Earl Ellis in France, 1919 |
Having established a personal rapport with Lejeune, Ellis emerged from World War I ready to tackle the general’s next great task: that of confronting the Japanese in the Pacific. Alongside the Navy Department’s broader development of War Plan Orange, Ellis quickly acknowledged the disturbing but unavoidable work that awaited the Corps. To win a contest in the Pacific, the Marines would have to prepare for a succession of concentrated amphibious assaults. As the prescient Ellis well knew, such attacks would be met by fierce and organized Japanese resistance from hardened island positions. In words that would become prophecy, Ellis declared: “The landing will entirely succeed or fail practically on the beach.”
Fatefully, Ellis would not live to see the theoretical battles that he studied with such vigor and diligence. In 1923, he died mysteriously on Palau Island while on a self-appointed reconnaissance mission to study existing Japanese defenses. Nonetheless, his capstone research, eventually christened “Operation Plan 712: Advanced Base Operations in Micronesia,” formed the Corps’ interwar foundation of amphibious strategy and doctrine. In part, Ellis’s pioneering work helped advance the rising stature and expectations of the Marines. By 1927, a Navy Department directive specifically assigned amphibious landing operations to the Marine Corps, and in 1933, Navy General Order 241 reorganized the Corps as a Fleet Marine Force.
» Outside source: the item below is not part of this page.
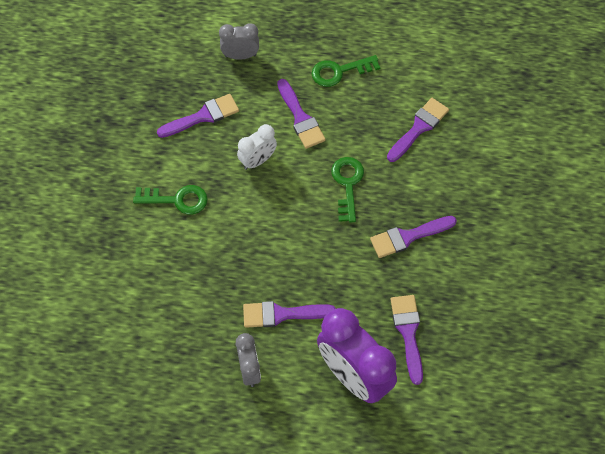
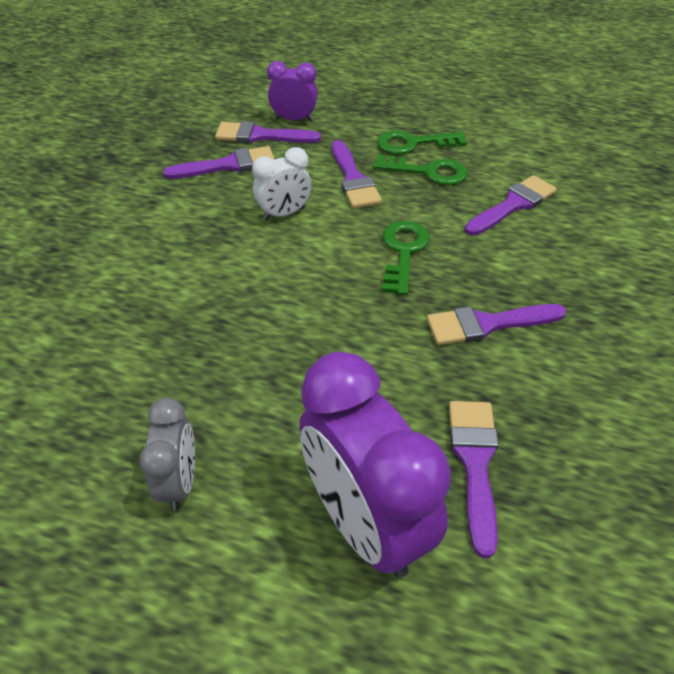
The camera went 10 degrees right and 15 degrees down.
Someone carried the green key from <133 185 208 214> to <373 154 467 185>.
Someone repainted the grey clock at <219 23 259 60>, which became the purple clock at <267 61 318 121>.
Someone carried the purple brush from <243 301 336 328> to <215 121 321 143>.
Marines Heading for Action: World War II |
Through these bold bureaucratic moves—and in large part thanks to the energetic leadership and vision of Lejeune and Ellis—the Service found itself explicitly assigned and structured for its budding amphibious mission.
Source: "Getting the Shells to Fall Where You Want Them”; Marine Corps History, Summer 2020
I guess I'm not understanding how the experience of WW1 marines (e.g.at Belleau Wood) were subsequently transformed to be WW2 marines (largely, amphibious landing force). Marines today now also have their own air power, and probably many more changes since WW1. It was said (by someone, I don't recall) that Marines are designed to "win battles", and the Army is designed to "win wars". Not sure how true that description holds today.
ReplyDeleteTo add to my comment, my Marine nephew served FOUR years in Afghanistan. Far from the ocean, little air support - not much different than the role the Army should be taking. Had to do killing he regretted (to say the least). Not exactly a role to "win battles". Nothing was truly won there.